The study results appear in the journal Obesity and link a lack of sleep and a lack of physical activity with too much television time as major lifestyle risk factors for childhood obesity.
"We know that diet and exercise play significant roles in overall health and weight management, but I was surprised to see that physical activity makes an even bigger impact on children's weight than we previously thought." said Dr. Peter Katzmarzyk, associate executive director of population science and public health at Pennington Biomedical and one of the study's authors.
This study shows that obesity cannot be explained away by culture, class or status, and these research results reinforce the need for kids to engage in play time and other forms of physical activity each day."
The study shows that children who do not get enough moderate to vigorous physical activity each day are more likely to be obese than their counterparts who are more active. The results come from the International Study of Childhood Obesity, Lifestyle and the Environment (ISCOLE). This research assessed associations between lifestyle behaviors and childhood obesity in a multinational setting. It is the first study to evaluate the health of children from diverse economic backgrounds, surveying both high and low-income children from countries ranging in levels of human development. Previous studies of this nature have evaluated only children from high-income countries.
Researchers collected data from more than 6,000 children between the ages of nine and 11 from 12 countries and every continent except Antarctica.
"At Pennington Biomedical, we deal in solutions for chronic diseases like obesity, and this cutting-edge research could eventually help us create universal interventions for childhood obesity," said Dr. William T. Cefalu, Pennington Biomedical's executive director.
The American Academy of Pediatrics recommends at least 60 minutes per day of active play for children six years and older. The academy notes that only half of children between the ages of 12 and 21 regularly exercise.
The study, authored by Dr. Katzmarzyk and a team of researchers at Pennington Biomedical along with their international partners, is entitled "Relationship Between Lifestyle Behaviors and Obesity in Children Ages 9-11: Results from a 12-Country Study." The full text can be found here: http://www.ncbi.nlm.nih.gov/pubmed/26173093.
Dr. Peter Katzmarzyk holds the Marie Edana Corcoran Endowed Chair in Pediatric Obesity and Diabetes at Pennington Biomedical.
This research was funded by The Coca-Cola Company.
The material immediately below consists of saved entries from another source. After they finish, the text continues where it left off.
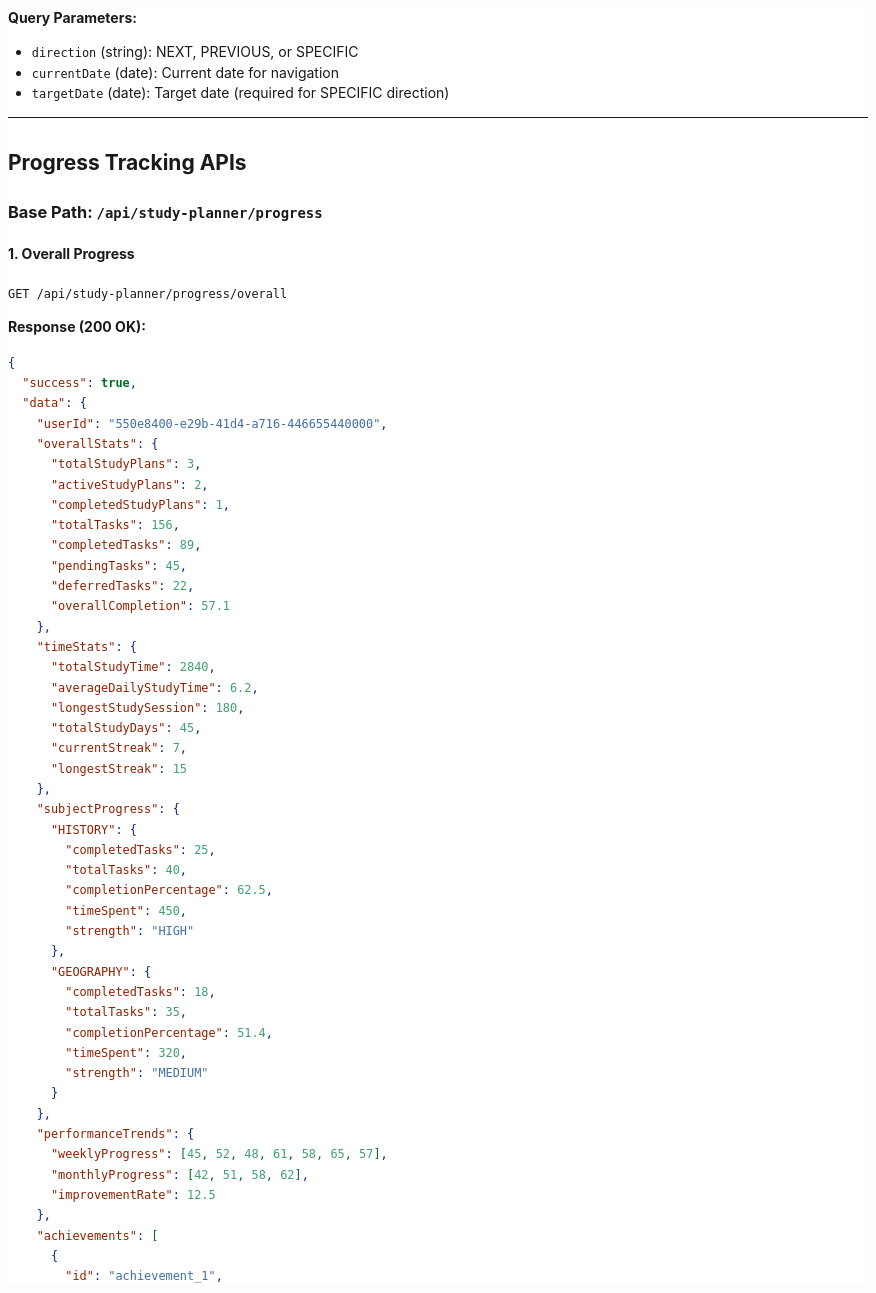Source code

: **Query Parameters:**
- `direction` (string): NEXT, PREVIOUS, or SPECIFIC
- `currentDate` (date): Current date for navigation
- `targetDate` (date): Target date (required for SPECIFIC direction)

---

## Progress Tracking APIs

### Base Path: `/api/study-planner/progress`

#### 1. Overall Progress
```http
GET /api/study-planner/progress/overall
```

**Response (200 OK):**
```json
{
  "success": true,
  "data": {
    "userId": "550e8400-e29b-41d4-a716-446655440000",
    "overallStats": {
      "totalStudyPlans": 3,
      "activeStudyPlans": 2,
      "completedStudyPlans": 1,
      "totalTasks": 156,
      "completedTasks": 89,
      "pendingTasks": 45,
      "deferredTasks": 22,
      "overallCompletion": 57.1
    },
    "timeStats": {
      "totalStudyTime": 2840,
      "averageDailyStudyTime": 6.2,
      "longestStudySession": 180,
      "totalStudyDays": 45,
      "currentStreak": 7,
      "longestStreak": 15
    },
    "subjectProgress": {
      "HISTORY": {
        "completedTasks": 25,
        "totalTasks": 40,
        "completionPercentage": 62.5,
        "timeSpent": 450,
        "strength": "HIGH"
      },
      "GEOGRAPHY": {
        "completedTasks": 18,
        "totalTasks": 35,
        "completionPercentage": 51.4,
        "timeSpent": 320,
        "strength": "MEDIUM"
      }
    },
    "performanceTrends": {
      "weeklyProgress": [45, 52, 48, 61, 58, 65, 57],
      "monthlyProgress": [42, 51, 58, 62],
      "improvementRate": 12.5
    },
    "achievements": [
      {
        "id": "achievement_1",
```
The Pennington Biomedical Research Center is at the forefront of medical discovery as it relates to understanding the triggers of obesity, diabetes, cardiovascular disease, cancer and dementia. It is a campus of Louisiana State University and conducts basic, clinical and population research. The research enterprise at Pennington Biomedical includes approximately 80 faculty and more than 25 post-doctoral fellows who comprise a network of 44 laboratories supported by lab technicians, nurses, dietitians, and support personnel, and 13 highly specialized core service facilities. Pennington Biomedical’s more than 500 employees perform research activities in state-of-the-art facilities on the 222-acre campus located in Baton Rouge, Louisiana.